I think if we want peace in this world, we need to promote literacy. I doubt anyone would be so quick to judge and slow to help if we just knew each other's stories.

Image credit: Webgrrl Firdaus

But every so often I come across a book that illustrates my own experience so well I wish I'd written it myself. I find clarity and validation in such books; they show me that I'm not the only one who thinks, feels, or lives the way I do. And sometimes that's a real comfort.

This week, for example, I discovered The Willows, by Algernon Blackwood. You can read it here for free; it should only take a couple hours to get through, and H.P. Lovecraft himself called it the finest supernatural tale in English literature. Basically, two guys canoeing down the Danube River encounter an invisible, supernatural force while they camp on a small island populated with menacing willow bushes. If that sounds dumb, blame me; I wish I were even half the writer Blackwood was. He managed to take a tame subject and, without actually showing a monster at all, made it terrifying.

That's why I loved this story so much. Normally I'm not a big fan of horror, but the way Blackwood made a campout in the wilderness so unsettling actually validated something I've felt my entire life but haven't known how to express without sounding silly. I've taken a feeble stab at it in an essay I hope to publish soon:

I always hear a noise when I’m alone in the Uintas: the convergence of a droning chant, a whispered laugh, the howl of a coyote, a spiritual vibration in the gap between two astral planes. The wild song floats to my perception from a place just out of reach. It sings from the horizon, from the thicket, from the bottom of a lake, and it is always with me though I’ve never met it at its source.

I've never talked about this much, because to me it sounds a little crazy. Has anybody else heard the noises in the wilderness that I have? Is it real or in my head? Who would understand?


If a tree makes a sound in the wilderness but doesn't fall, does anybody hear it?
 
Algernon Blackwood understands. While reading The Willows, when Blackwood described a constant humming sound, black shapes moving in the dark, unnaturally shifting bushes, I cried within myself, Yes! I know exactly what that's like! At last I'm not the only one!

From Blackwood's writing:

"All my life," he said, "I have been strangely, vividly conscious of another region—not far removed from our own world in one sense, yet wholly different in kind—where great things go on unceasingly, where immense and terrible personalities hurry by, intent on vast purposes compared to which earthly affairs, the rise and fall of nations, the destinies of empires, the fate of armies and continents, are all as dust in the balance; [. . .] You think [. . .] it is the spirit of the elements, and I thought perhaps it was the old gods. But I tell you now it is—neither. These would be comprehensible entities, for they have relations with men, depending upon them for worship or sacrifice, whereas these beings who are now about us have absolutely nothing to do with mankind, and it is mere chance that their space happens just at this spot to touch our own." 

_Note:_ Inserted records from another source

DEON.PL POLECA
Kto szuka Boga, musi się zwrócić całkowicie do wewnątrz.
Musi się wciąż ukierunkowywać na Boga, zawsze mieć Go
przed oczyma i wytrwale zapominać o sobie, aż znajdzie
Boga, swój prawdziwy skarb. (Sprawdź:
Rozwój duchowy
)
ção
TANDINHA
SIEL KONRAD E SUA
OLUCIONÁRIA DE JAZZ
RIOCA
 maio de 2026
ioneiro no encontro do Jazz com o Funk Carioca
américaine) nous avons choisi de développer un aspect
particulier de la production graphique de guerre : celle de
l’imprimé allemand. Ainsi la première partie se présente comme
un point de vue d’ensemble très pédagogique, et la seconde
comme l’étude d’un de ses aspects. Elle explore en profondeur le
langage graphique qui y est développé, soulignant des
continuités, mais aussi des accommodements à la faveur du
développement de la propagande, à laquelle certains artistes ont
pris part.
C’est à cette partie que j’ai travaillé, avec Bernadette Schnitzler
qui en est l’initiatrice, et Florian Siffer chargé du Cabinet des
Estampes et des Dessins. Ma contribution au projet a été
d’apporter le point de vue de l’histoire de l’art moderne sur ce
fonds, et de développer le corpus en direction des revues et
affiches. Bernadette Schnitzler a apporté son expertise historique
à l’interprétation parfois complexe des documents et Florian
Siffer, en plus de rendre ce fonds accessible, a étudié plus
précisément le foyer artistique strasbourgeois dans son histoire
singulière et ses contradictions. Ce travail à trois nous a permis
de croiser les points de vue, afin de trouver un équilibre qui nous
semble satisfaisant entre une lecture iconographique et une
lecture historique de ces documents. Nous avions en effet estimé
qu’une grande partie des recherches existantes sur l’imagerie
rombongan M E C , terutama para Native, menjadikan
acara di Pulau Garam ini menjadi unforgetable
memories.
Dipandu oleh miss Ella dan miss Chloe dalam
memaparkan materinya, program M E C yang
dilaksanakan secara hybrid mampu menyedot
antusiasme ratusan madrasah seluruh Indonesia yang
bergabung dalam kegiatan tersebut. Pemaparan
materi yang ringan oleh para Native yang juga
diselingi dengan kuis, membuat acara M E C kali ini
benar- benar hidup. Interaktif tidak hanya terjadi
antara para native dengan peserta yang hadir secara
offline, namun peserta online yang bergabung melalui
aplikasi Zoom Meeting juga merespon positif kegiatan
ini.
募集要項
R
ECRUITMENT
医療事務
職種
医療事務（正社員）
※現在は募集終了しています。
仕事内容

I can't even say how wonderful this was for me--such a little thing, and yet, such a big part of my inside story finally validated with words more adequate than my own. I'm not afraid to talk about it anymore, because for once, I know at least one other person has experienced it, too.

All because I read a book.

If we want peace in this world, we need to promote literacy--not just so we can understand each other, but so we can understand ourselves, too.